Шаман поднял голову и обвел пришельцев внимательным взглядом. Его маленькие темные глазки на некоторое время остановились на гиперборейском маге. Некоторое время они с магистром Гристианом неотрывно смотрели друг на друга. Казалось, они ведут между собой разговор, неслышимый всеми прочими. Судя по выражению их лиц, оба остались им довольны.

Тот Кто Смотрит издал низкий вибрирующий звук, показывая сначала в направлении своего дома, а затем куда-то вдаль. Гухк перевел своим гостям:

– Вам надлежит взять сосуды и отправиться к священному источнику, чтобы наполнить чашу зеркала мира. Вопрошающие должны сами сделать это, чтобы слова их были услышаны в сосредоточии истины.

Не возразив ни единым словом, Конан и его спутники исполнили то, что им было сказано. За домом и в самом деле оказалось нечто вроде плотно сплетенных корзинок, которых было ровно столько, сколько пришедших за ними людей.

Узкая дорожка, выложенная разноцветными каменными осколками, вела вниз по склону и терялась в зарослях колючих кустарников. Не колеблясь, путешественники углубились в них. Острые шипы цеплялись за одежду, царапали лица и руки, но отважные воины продолжали двигаться вперед, даже не замедлив шага. Гиперборейский маг в отличие от всех остальных отделался лишь разорванной мантией. Колючие кусты как будто избегали притрагиваться к нему.

Наконец после долгого и трудного пути они подошли, наконец, к священному источнику. Это было нечто вроде обломка скалы, того же угольно-черного цвета, что и чаша, называемая зеркалом мира. Но там, где из-под земли вытекал родник, стоял непонятно откуда взявшийся серый валун, похожий на яйцо дракона; вода вместо того, чтобы веселой струйкой сбегать в крохотное озерцо, еле сочилась подобно слезам безутешной Спутники Конана стояли, озадаченно глядя на печально текущие капли.

– Эдак мы до вечера не справимся, – выразил общее мнение Каврат. Не забывайте, шаман может ответить нам только до восхода солнца. А до него не более четверти колокола.

– Откатим этого урода куда-нибудь в сторону и все дела! – предложил бывший разбойник.

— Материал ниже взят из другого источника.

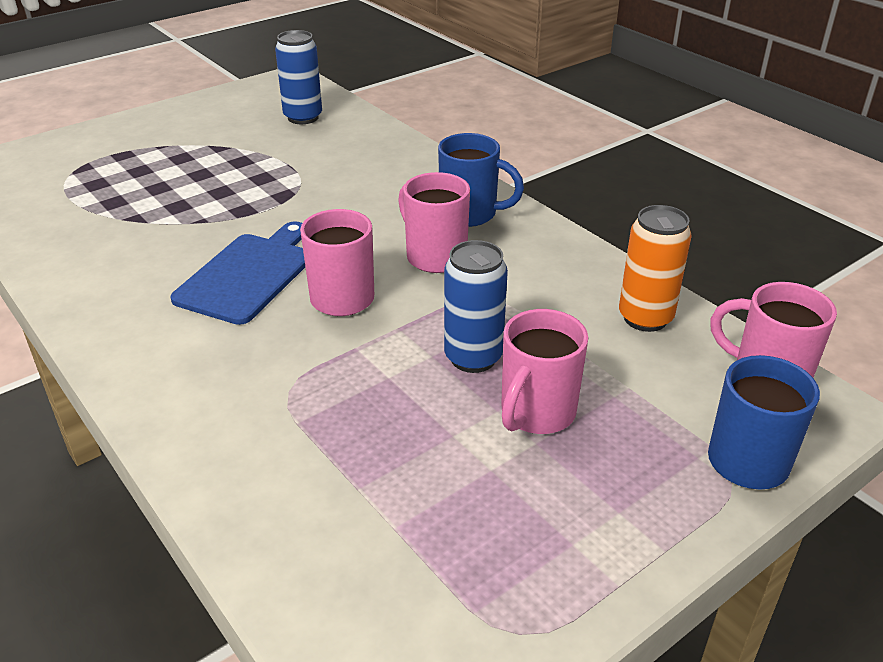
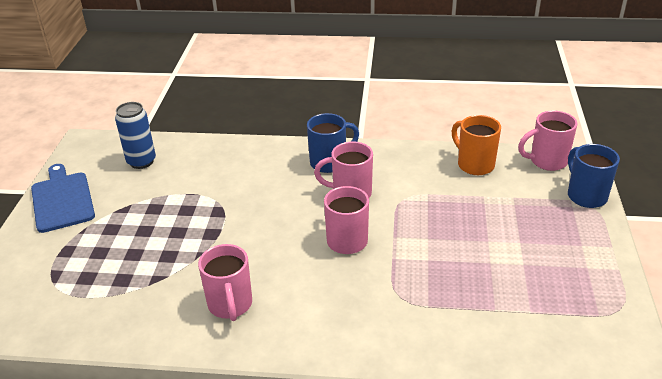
camera: 45 degrees left, 0 degrees up
(248, 275) = (281, 263): blue cutting board -> blue cutting board (62, 200)
(473, 357) = (444, 227): blue can -> none
(536, 413) = (502, 231): pink mug -> pink mug (230, 305)
(645, 318) = (474, 164): orange can -> orange mug

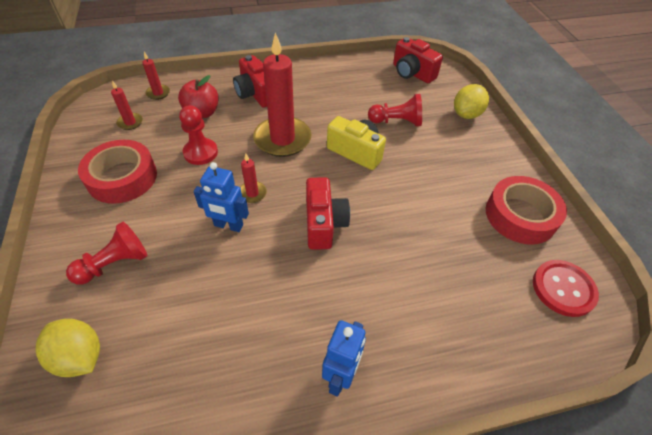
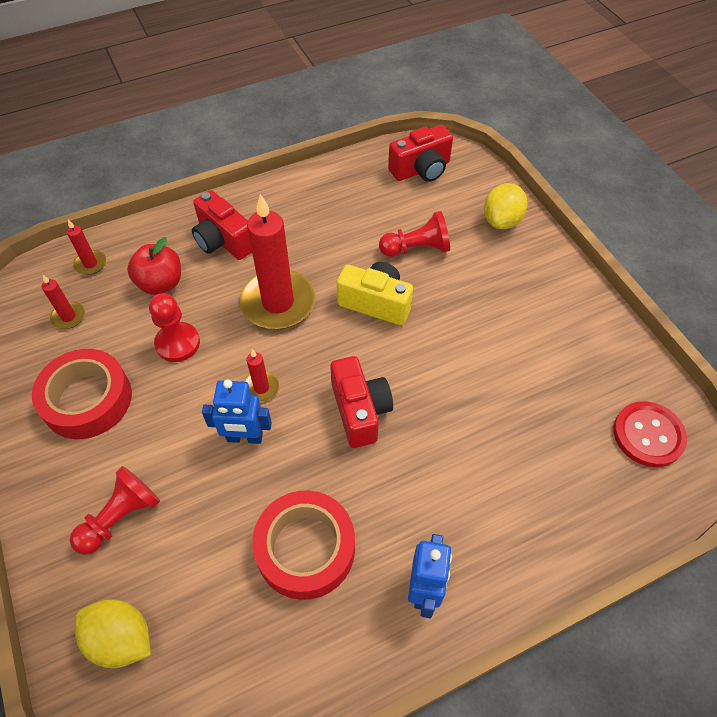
camera: 10 degrees left, 5 degrees up
(412, 73) = (421, 169): red camera -> red camera turned 60 degrees counterclockwise
(520, 215) = (588, 352): red tape -> red tape (305, 548)

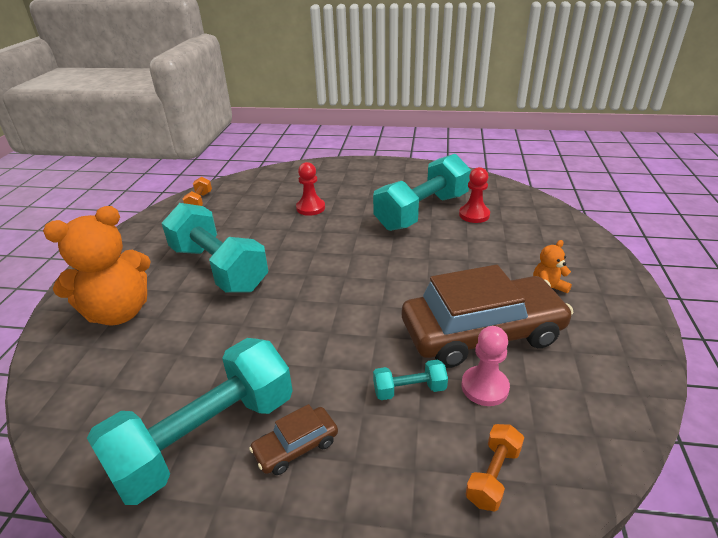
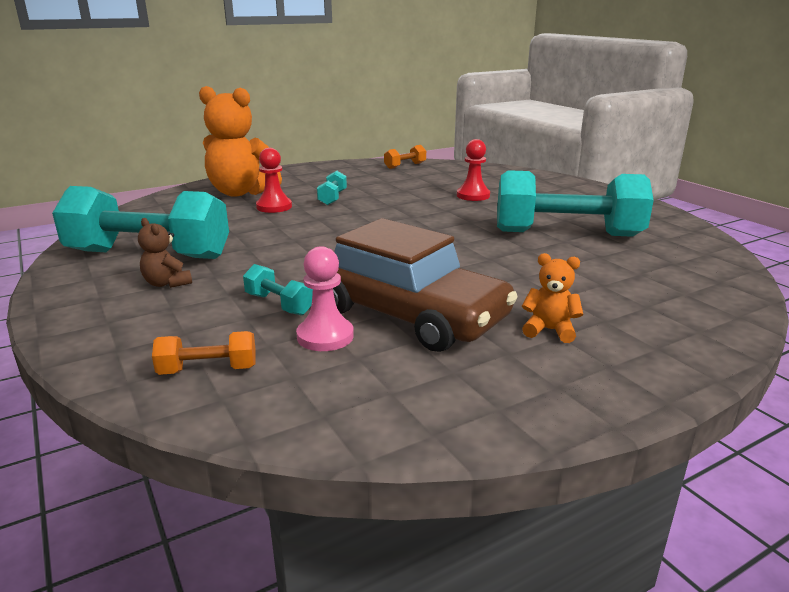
camera: 50 degrees right, 10 degrees down
(218, 268) = (332, 198): turquoise dumbbell -> turquoise dumbbell, size x0.42
(296, 446) = (167, 283): brown car -> brown teddy bear
(474, 215) = (619, 256): red pawn -> red pawn (274, 207)

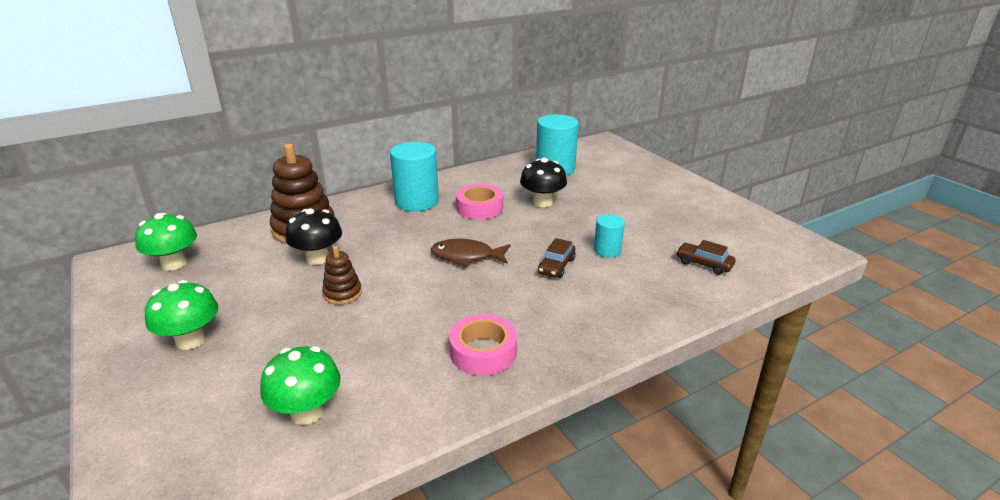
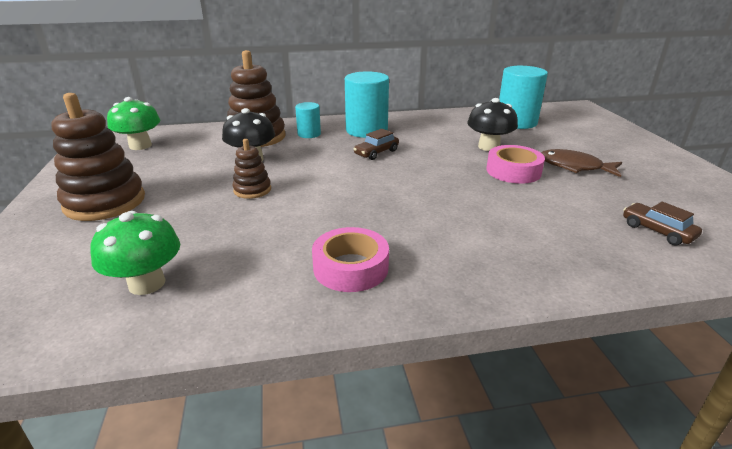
camera: 20 degrees right, 0 degrees up
(191, 340) = (105, 202): green mushroom -> brown stacking toy
(466, 256) = (386, 179): brown fish -> brown fish (574, 167)
(479, 208) = (422, 143): pink tape -> pink tape (513, 171)
(556, 266) = (475, 203): brown car -> brown car (376, 153)
(607, 250) = (540, 198): turquoise cylinder -> turquoise cylinder (309, 134)

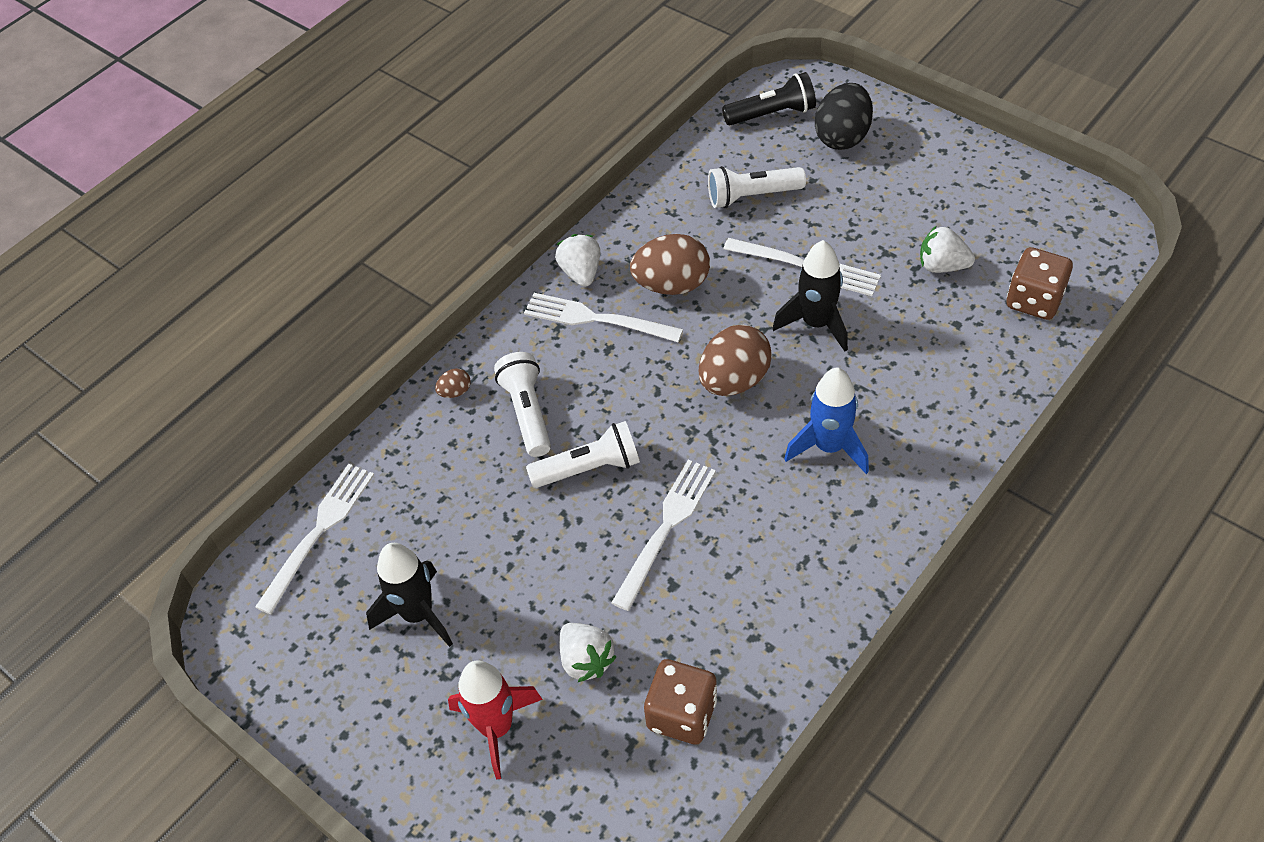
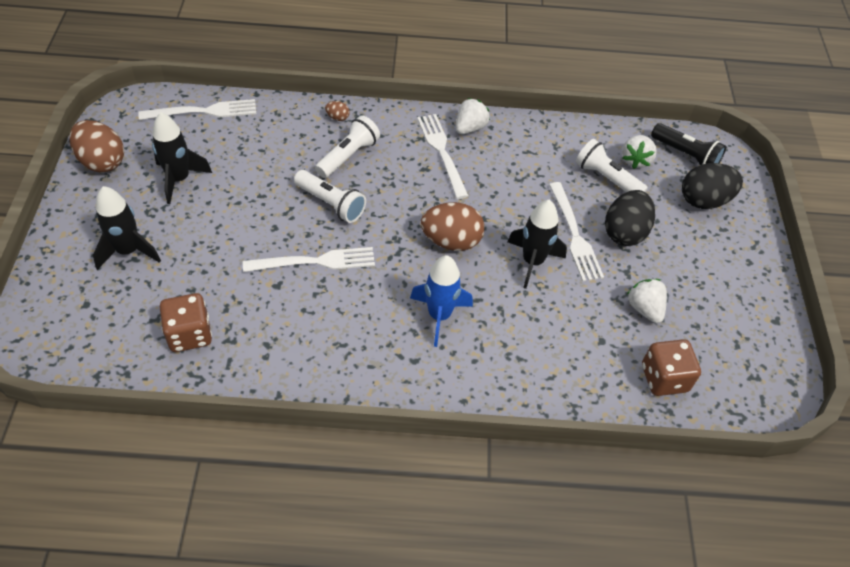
camera: 45 degrees right, 0 degrees up
(497, 727) = (128, 251): red rocket -> black rocket
(586, 660) = (197, 269): white strawberry -> white strawberry (635, 160)
(672, 285) = (499, 174): brown egg -> brown egg (102, 162)
(835, 224) = (624, 232): none -> black egg

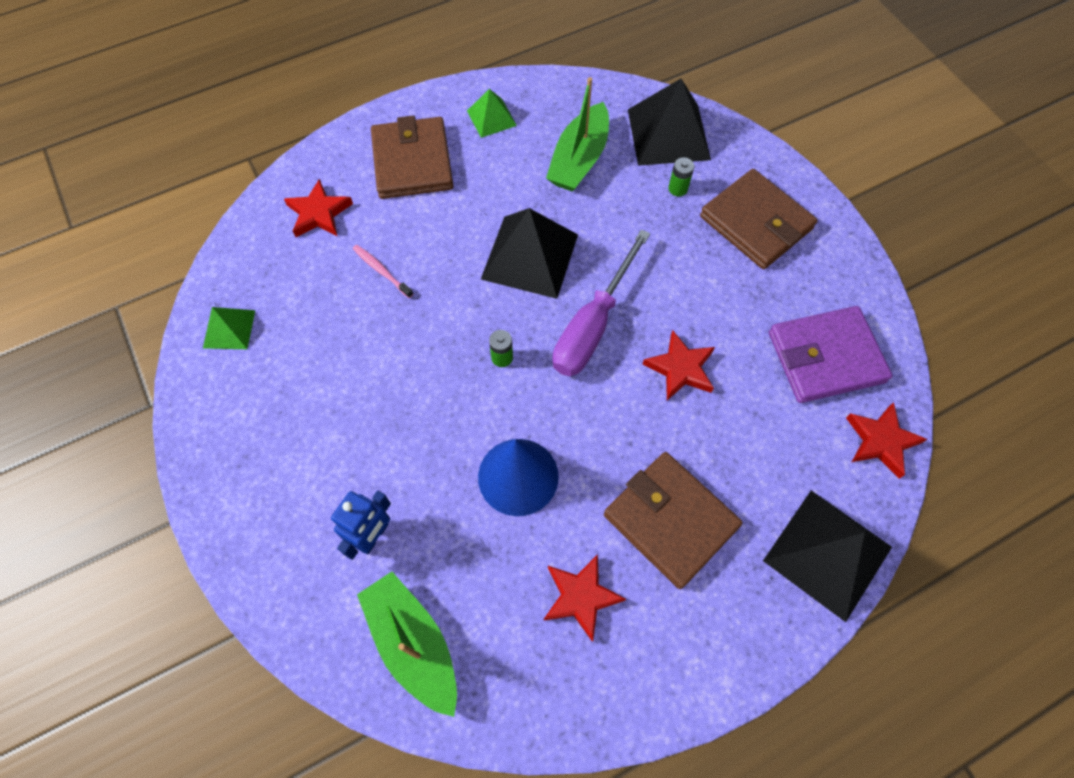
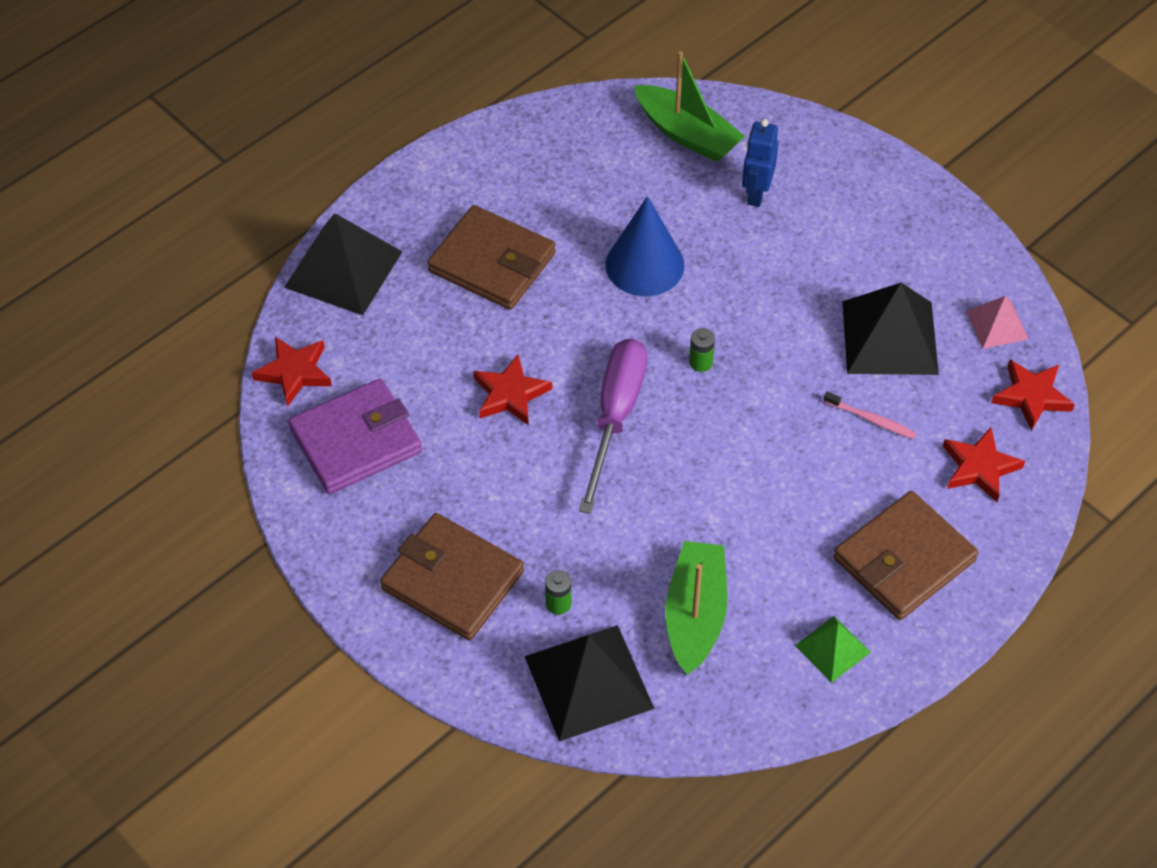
camera: 165 degrees right, 10 degrees down
(229, 329) = (997, 325): green pyramid -> pink pyramid
(412, 162) = (904, 559): brown wallet -> brown wallet turned 75 degrees clockwise
(530, 256) = (711, 475): black pyramid -> black pyramid (889, 337)
(581, 596) = (558, 192): red star -> red star (1031, 396)

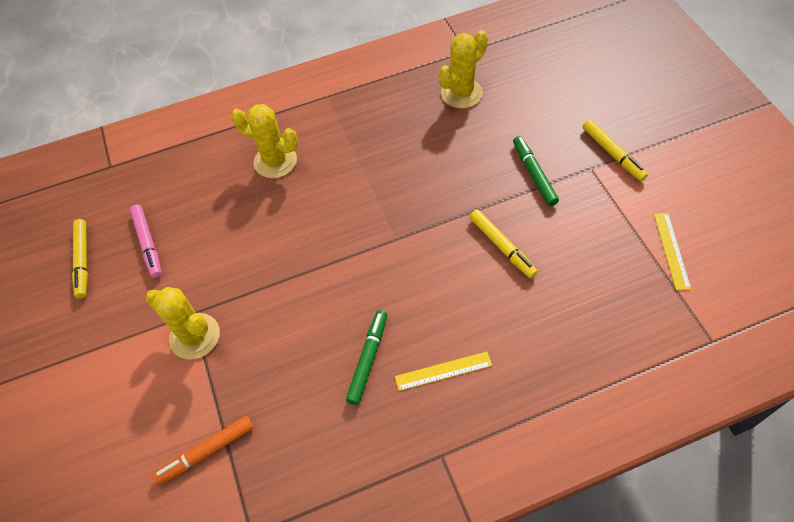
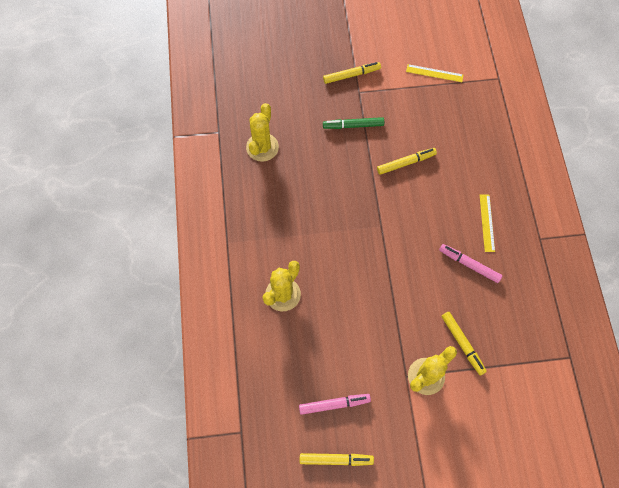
camera: 80 degrees left, 10 degrees up
(206, 452) = (513, 378): orange marker -> none
(246, 373) = (462, 344): none -> yellow marker
(368, 359) = (469, 264): green marker -> pink marker
(461, 93) = (262, 147): yellow cactus -> yellow cactus turned 45 degrees clockwise

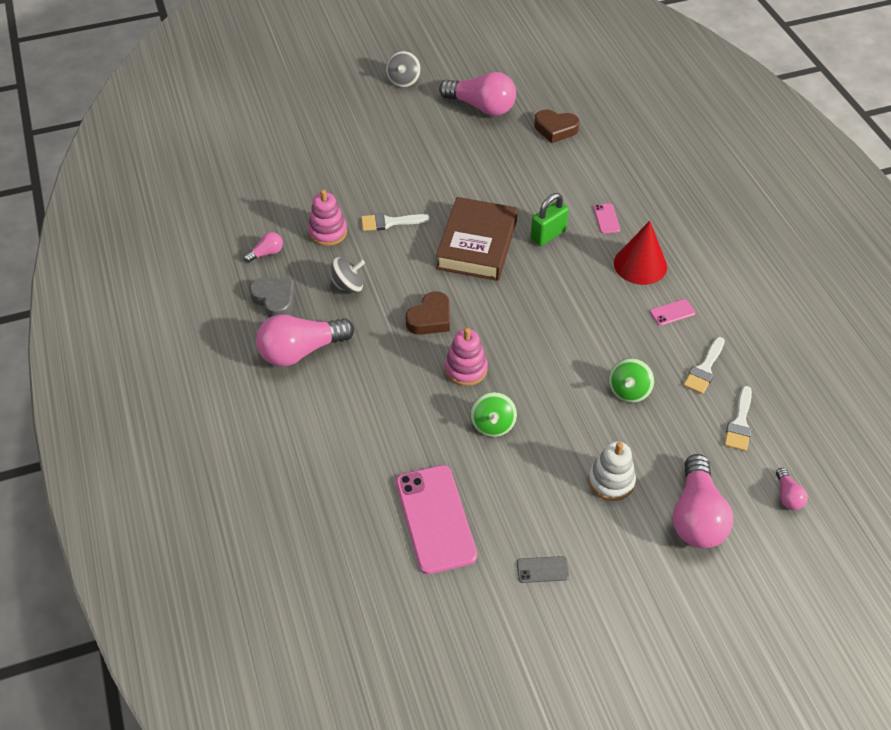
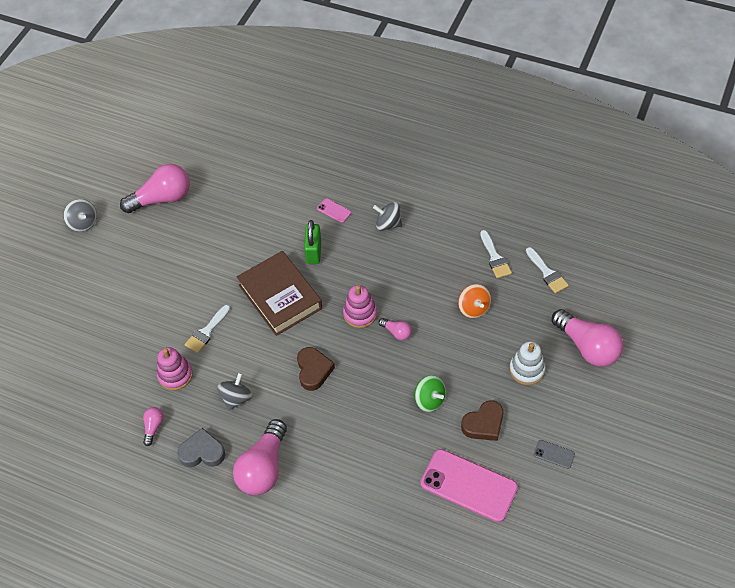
camera: 45 degrees left, 5 degrees up
(466, 369) = (373, 382): pink stacking toy -> pink stacking toy (360, 314)
(542, 570) = (554, 454): grey phone -> grey phone turned 75 degrees clockwise
(555, 129) = (230, 175): brown heart -> brown heart (484, 424)
(629, 391) = (473, 308): green spinning top -> orange spinning top
(640, 264) = (388, 224): red cone -> grey spinning top
(672, 313) = (440, 238): pink phone -> none
(787, 496) = (613, 292): pink light bulb -> pink light bulb (396, 332)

– Не думаю, чтобы это было правильно, – ответил ему гиперборейский маг, проводя ладонью над поверхностью перегородившего источник камня и как будто прислушиваясь к чему-то. – Если я верно истолковал все знаки, то лежащее на нем заклятье особого рода. Если центр камня и место, откуда течет вода, перестанут образовывать прямую линию, источник может иссякнуть, возможно, даже навсегда. Можно было бы заставить камень подняться в воздух, не нарушая его положения относительно источника… Но чтобы разобраться с хитросплетениями существующих заклинаний и ничего не нарушить, мне потребуется время. Боюсь, что для этого нужно не менее колокола.

Конан, кипучая натура которого не выносила длительного бездействия, хмыкнул и, шагнув вперед, просто обхватил камень и поднял его.

Вода, как будто ожидая этого, хлынула из-под земли вверх, подобно фонтану в королевском парке.

Гладкий серый валун оказался намного тяжелее, чем можно было предположить. Даже для Конана было нелегко удерживать его на весу столько, сколько потребовалось, чтобы его спутники наполнили сосуды чистой прозрачной водой. Казалось, еще немного и его ноги под действием ужасной тяжести сами уйдут в рыхлую влажную землю. Но благородный варвар не привык бросать начатое на полпути и даже не пошевелился пока последняя из корзинок не оказалась полна до краев. После этого он, с трудом сохраняя неторопливость, положил камень на место. Кто знает, а вдруг недостаточно уважительное обращение будет сочтено оскорблением здешними богами?

Они направились в обратный путь и к большому удивлению заметили, что колючие кусты, не дававшие им пройти, больше не загораживают дорогу. Более того, теперь они стояли на расстоянии не менее локтя от выложенной цветными камнями тропинки.

Но впереди путешественников ждало другое испытание. Камни, по которым они ступали, вдруг стали на удивление скользкими, как будто на них разлили настой из корня жгучей травы, которым аквилонские дамы так любят мыть волосы.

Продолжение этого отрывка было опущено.